Her and her also non-technical cofounder tried building their site through webflow, but couldn't get any real functionality working. They asked me to "just hook up a booking calendar". I made my first mistake here by dumping webflow and rebuilding them an mvp from scratch in React, and spending all my spare time for the next 3 months building out stripe/sendgrid/twilio integrations, admin dashboards, and redoing the landing page 3 times. All this time I was working (for free) under the assumption that either: a) my gf would get tired of not having income and get a real job, or b) they'd do some kind of soft launch, get a few customers, find some funding, and hire their own developer.
But neither has happened so a month ago I quit. No matter what I added they wouldn't ship anything, they just keep asking for "one more change". Since quitting I've been much happier to have my free time back, but the poor bastard they found to replace me is a python dev and gave up on doing react so now they've come back asking for just 1 more set of updates so they can finally launch, get investors, and have him rewrite the whole thing in Python.
The thing is, they aren't serious people.

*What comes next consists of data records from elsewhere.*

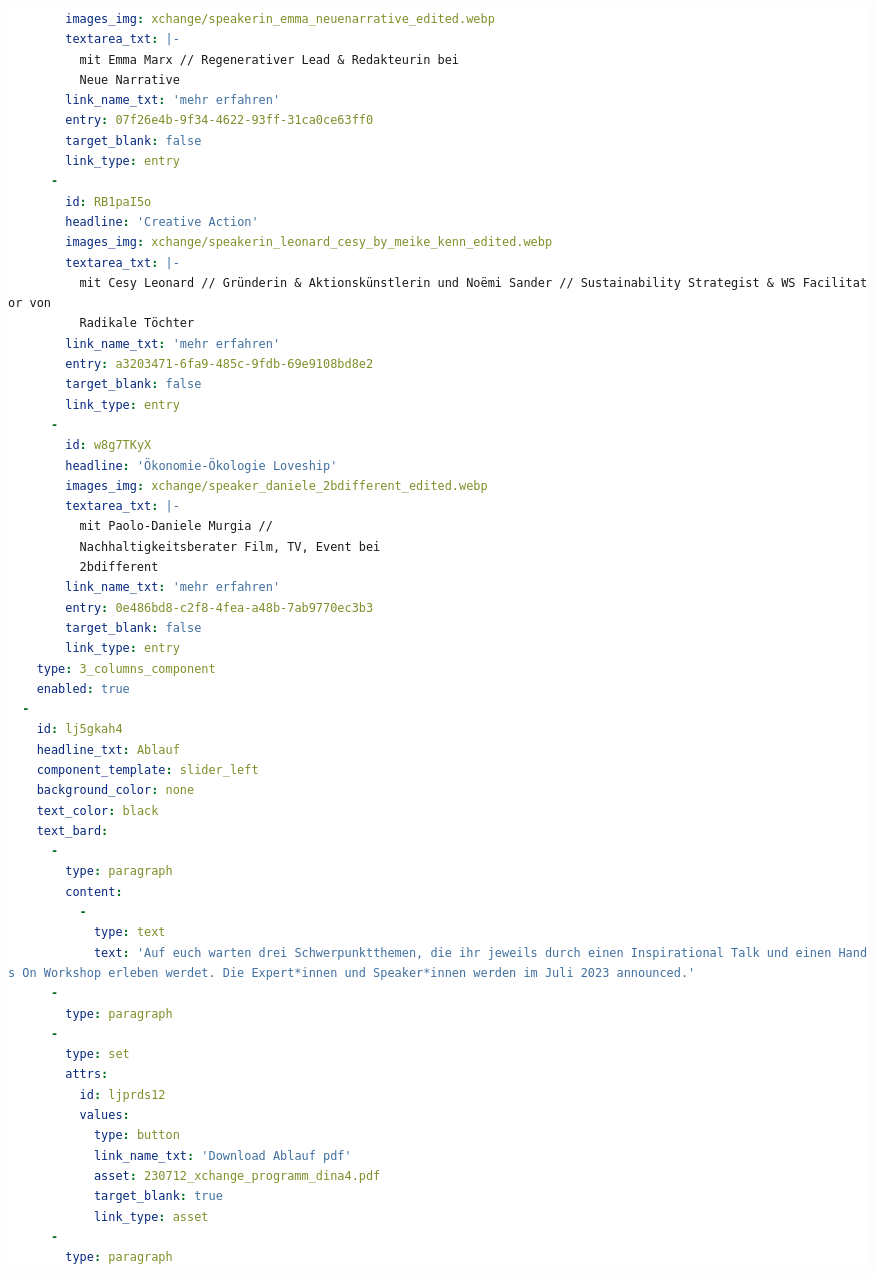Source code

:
 ```yaml
        images_img: xchange/speakerin_emma_neuenarrative_edited.webp
        textarea_txt: |-
          mit Emma Marx // Regenerativer Lead & Redakteurin bei 
          Neue Narrative
        link_name_txt: 'mehr erfahren'
        entry: 07f26e4b-9f34-4622-93ff-31ca0ce63ff0
        target_blank: false
        link_type: entry
      -
        id: RB1paI5o
        headline: 'Creative Action'
        images_img: xchange/speakerin_leonard_cesy_by_meike_kenn_edited.webp
        textarea_txt: |-
          mit Cesy Leonard // Gründerin & Aktionskünstlerin und Noëmi Sander // Sustainability Strategist & WS Facilitator von 
          Radikale Töchter
        link_name_txt: 'mehr erfahren'
        entry: a3203471-6fa9-485c-9fdb-69e9108bd8e2
        target_blank: false
        link_type: entry
      -
        id: w8g7TKyX
        headline: 'Ökonomie-Ökologie Loveship'
        images_img: xchange/speaker_daniele_2bdifferent_edited.webp
        textarea_txt: |-
          mit Paolo-Daniele Murgia //
          Nachhaltigkeitsberater Film, TV, Event bei 
          2bdifferent
        link_name_txt: 'mehr erfahren'
        entry: 0e486bd8-c2f8-4fea-a48b-7ab9770ec3b3
        target_blank: false
        link_type: entry
    type: 3_columns_component
    enabled: true
  -
    id: lj5gkah4
    headline_txt: Ablauf
    component_template: slider_left
    background_color: none
    text_color: black
    text_bard:
      -
        type: paragraph
        content:
          -
            type: text
            text: 'Auf euch warten drei Schwerpunktthemen, die ihr jeweils durch einen Inspirational Talk und einen Hands On Workshop erleben werdet. Die Expert*innen und Speaker*innen werden im Juli 2023 announced.'
      -
        type: paragraph
      -
        type: set
        attrs:
          id: ljprds12
          values:
            type: button
            link_name_txt: 'Download Ablauf pdf'
            asset: 230712_xchange_programm_dina4.pdf
            target_blank: true
            link_type: asset
      -
        type: paragraph
```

They're freaking out over the landing page background color, but neither of them have ever logged into the stripe dashboard to see what the transaction flow and checkout process will look like. And I know for a fact that "one more thing" just leads to "one more thing".

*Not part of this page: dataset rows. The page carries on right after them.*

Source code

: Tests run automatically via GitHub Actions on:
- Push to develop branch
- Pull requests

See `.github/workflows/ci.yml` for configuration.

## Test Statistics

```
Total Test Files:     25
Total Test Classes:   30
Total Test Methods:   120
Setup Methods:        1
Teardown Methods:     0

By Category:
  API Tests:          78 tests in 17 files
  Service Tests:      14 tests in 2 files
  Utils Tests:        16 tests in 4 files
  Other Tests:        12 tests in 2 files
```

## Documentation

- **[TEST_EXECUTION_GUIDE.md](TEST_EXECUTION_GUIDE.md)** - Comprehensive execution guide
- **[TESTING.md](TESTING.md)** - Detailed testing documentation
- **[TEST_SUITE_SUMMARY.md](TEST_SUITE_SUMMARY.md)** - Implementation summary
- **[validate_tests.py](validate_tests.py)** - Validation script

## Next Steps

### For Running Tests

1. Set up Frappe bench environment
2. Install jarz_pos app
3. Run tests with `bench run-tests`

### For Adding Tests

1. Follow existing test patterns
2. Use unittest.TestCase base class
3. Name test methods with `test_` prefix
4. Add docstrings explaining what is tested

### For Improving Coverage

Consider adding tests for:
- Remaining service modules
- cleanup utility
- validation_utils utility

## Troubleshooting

So my situation now is that my girlfriend is/was great, we're actually engaged, and besides these last few months she's been wonderful. But this whole process makes me resent her lack of respect for my time (I have an actual job). It's also made me seriously question her judgement for leaving $200k+ salaries on the table so that her and her cofounder can rub their last two brain cells together trying to get this thing off the ground. Unfortunately for me, she's so successful that she has the savings to pay her bills, but she doesn't have the common sense to see that this is making me hate her. (yes, I communicated a kinder version of this to her when I quit the first time).
I'd rather have the regret that I hung around too long, was too patient, rather than the opposite.
Just my 2c.
Every business idea I've ever had (and many ended up being successful) was shot down by the majority of people. It's easy to be the negative one. Very hard to be the positive one, but that makes it all the more worthwhile.

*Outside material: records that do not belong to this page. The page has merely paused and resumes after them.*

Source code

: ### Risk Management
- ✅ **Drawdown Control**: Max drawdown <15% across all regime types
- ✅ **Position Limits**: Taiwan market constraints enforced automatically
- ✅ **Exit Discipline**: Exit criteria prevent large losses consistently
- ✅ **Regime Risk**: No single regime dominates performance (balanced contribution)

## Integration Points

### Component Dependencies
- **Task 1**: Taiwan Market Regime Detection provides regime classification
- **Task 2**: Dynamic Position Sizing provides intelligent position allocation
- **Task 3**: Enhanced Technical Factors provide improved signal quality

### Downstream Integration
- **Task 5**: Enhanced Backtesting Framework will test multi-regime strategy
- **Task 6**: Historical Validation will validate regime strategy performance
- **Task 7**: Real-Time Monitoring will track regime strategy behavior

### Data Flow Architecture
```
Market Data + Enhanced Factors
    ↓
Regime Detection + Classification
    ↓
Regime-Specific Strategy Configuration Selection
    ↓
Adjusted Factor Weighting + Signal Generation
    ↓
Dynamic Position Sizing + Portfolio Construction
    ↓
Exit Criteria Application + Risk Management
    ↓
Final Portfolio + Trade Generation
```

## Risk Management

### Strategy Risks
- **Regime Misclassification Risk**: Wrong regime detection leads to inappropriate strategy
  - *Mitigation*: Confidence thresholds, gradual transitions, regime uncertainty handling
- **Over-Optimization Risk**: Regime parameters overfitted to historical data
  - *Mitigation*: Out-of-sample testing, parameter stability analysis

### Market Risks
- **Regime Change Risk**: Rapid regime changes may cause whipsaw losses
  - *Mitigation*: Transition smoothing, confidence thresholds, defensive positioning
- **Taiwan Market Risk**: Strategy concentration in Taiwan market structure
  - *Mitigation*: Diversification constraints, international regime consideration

Also their is much more to making a product successful than engineers. Do they have deep experience in the industry they are making this product for? Do they have a strong marketing or sales person on tap. Startups are very hard, if they don't have a customer already or soon they should maybe think about doing something else.
I do hope I am wrong and they are successful but startups are very hard and burning large amounts of savings when you are young can wreck you for the next 10-15 years. Financially it is better to keep large savings when you are young and this will allow you tremendous guilt free and financially secure freedom in you 40's.